The "Yankee" spent many years in my father's kit before I came to own it. I believe it is yearly 20th Century as my father used it when working on cannery equipment up and down the Alaskan coast in the 20s and 30s.
Anyone remember the run on "Vise Grip" when they announced the switch to Chinese manufacturing?
Warren, there are some companies offering special adapter bits that will give your old Yankee even more versatility. Those old Yankees and similar tools were durable, but I am a little surprised your father's survived. I remember talking to a retired lineman who said his crews just plain wore theirs into oblivion. Maybe the difference was in the torque required for the work.
I do remember the Vise Grip craze. In its aftermath, I was able to find some of the models I wanted for reasonable prices. Finding good hand tools is increasingly difficult.

 

ssjones

Moderator
Staff member
May 11, 2011
18,317
11,068
Maryland
postimg.cc
Most of my mechanic tools are Craftsman,purchased 20 years ago or so. I occasionally break something and they do still honor the lifetime warranty. I replaced a 3/8" drive ratchet last year.

 

mvmadore

Starting to Get Obsessed
May 17, 2015
138
1
Northern NY
I really didn't think of what I was doing at the time...they were called "preemy coffins" and while I knew they were for babies I really wasn't aware of the ramifications until much later in life.
I remember two different hand drills I was taught to use. One was a small, one handed handle push type for fine drilling.

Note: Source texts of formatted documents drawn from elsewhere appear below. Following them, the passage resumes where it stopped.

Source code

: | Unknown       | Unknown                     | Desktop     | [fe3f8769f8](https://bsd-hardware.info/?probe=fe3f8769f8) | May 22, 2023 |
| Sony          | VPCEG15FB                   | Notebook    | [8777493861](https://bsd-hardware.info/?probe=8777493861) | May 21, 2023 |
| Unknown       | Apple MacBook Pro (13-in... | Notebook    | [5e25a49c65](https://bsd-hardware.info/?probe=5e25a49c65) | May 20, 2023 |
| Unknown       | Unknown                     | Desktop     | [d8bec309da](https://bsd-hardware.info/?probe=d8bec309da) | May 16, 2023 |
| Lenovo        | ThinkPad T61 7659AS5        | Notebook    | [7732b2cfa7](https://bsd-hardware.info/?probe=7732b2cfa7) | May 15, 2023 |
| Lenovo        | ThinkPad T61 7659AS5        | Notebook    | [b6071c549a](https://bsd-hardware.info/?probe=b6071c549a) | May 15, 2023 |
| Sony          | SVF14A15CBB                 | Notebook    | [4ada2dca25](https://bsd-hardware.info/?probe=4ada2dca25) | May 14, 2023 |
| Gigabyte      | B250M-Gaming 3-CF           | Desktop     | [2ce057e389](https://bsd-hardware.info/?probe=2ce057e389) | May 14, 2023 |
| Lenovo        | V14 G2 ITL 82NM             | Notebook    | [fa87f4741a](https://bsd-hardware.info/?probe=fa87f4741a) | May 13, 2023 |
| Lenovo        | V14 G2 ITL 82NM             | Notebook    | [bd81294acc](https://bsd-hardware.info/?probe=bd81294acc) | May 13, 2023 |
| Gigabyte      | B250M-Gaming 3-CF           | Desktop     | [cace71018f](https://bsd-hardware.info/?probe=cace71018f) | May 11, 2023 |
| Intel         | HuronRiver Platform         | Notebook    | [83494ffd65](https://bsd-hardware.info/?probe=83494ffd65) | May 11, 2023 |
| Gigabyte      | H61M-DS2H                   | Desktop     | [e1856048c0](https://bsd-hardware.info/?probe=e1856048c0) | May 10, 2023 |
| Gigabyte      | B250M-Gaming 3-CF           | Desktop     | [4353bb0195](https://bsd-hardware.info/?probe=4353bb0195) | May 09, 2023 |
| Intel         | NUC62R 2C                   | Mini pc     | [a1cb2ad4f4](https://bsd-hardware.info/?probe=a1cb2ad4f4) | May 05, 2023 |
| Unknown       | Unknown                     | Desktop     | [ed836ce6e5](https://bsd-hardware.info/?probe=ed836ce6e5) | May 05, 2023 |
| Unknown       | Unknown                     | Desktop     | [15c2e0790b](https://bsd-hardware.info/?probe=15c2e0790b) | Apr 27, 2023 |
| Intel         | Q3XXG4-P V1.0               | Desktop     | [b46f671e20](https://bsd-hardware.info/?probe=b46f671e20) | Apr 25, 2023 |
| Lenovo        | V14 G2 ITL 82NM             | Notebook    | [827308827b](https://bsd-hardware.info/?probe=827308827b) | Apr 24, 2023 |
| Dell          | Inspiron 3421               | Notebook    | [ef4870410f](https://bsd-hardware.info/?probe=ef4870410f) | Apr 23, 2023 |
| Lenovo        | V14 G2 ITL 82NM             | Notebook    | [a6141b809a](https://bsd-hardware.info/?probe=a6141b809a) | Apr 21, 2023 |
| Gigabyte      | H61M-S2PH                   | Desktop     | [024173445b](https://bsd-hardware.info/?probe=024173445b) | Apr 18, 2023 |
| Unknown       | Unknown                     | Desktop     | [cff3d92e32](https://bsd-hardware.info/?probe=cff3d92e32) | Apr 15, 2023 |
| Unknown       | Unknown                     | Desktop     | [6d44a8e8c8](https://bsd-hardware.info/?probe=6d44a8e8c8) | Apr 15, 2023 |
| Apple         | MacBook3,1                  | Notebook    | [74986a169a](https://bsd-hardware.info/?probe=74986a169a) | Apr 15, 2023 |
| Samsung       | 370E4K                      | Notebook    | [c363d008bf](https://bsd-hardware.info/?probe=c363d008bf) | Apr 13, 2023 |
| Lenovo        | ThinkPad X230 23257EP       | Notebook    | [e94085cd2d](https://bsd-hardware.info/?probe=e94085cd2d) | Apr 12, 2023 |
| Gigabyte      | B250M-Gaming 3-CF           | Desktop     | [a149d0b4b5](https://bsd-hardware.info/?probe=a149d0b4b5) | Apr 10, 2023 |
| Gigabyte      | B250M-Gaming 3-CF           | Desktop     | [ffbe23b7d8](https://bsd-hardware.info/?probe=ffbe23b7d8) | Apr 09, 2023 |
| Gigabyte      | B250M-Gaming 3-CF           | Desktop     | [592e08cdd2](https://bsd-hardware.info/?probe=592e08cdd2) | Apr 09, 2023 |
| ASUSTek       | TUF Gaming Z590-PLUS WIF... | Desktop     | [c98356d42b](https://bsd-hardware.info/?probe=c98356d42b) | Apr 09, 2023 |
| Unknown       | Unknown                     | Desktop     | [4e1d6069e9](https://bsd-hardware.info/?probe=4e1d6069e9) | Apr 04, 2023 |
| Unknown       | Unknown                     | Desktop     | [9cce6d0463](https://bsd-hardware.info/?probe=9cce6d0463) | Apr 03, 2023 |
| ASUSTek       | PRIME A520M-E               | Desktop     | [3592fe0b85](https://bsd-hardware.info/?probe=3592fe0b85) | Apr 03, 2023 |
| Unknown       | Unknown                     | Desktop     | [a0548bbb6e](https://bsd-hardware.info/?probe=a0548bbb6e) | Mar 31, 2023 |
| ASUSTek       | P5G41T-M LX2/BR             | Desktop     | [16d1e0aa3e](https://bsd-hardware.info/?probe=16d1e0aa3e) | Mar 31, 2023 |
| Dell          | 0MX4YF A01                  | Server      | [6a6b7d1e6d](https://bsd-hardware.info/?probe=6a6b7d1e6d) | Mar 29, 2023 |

The other was a "brace drill" it had a crutch type brace that you placed your shoulder on, like bracing a rifle, and used the upper body pressure applied while using one hand to hold the bits position and the other for the hand crank...like a hand egg beater. They worked well, once you learned how to properly use them, but boy oh boy was it great when the electric drill came along...I was also taught how to sharpen a drill bit...not an easy chore.
My dad also taught me how to properly use, care for and sharpen, chisels and hand planes of all sorts and sizes...I loved sharpening them but boy was it hard, for a while, to get the blade in and the angle properly set on the planes. I still have one of my dad's planes. It is still in perfect shape and I use it often.
Also taught the importance, to my butt's displeasure, of not using your father's best finish hammer to drive spikes...pay back came decades later when I came home from work one day to find my son, maybe nine, and his friend in the back yard "breaking rocks" with my best hammers...sigh...up side I got to buy two new hammers.
Good tools, properly maintained, last a lifetime and work so well it is a joy to use them...when you know how LOL.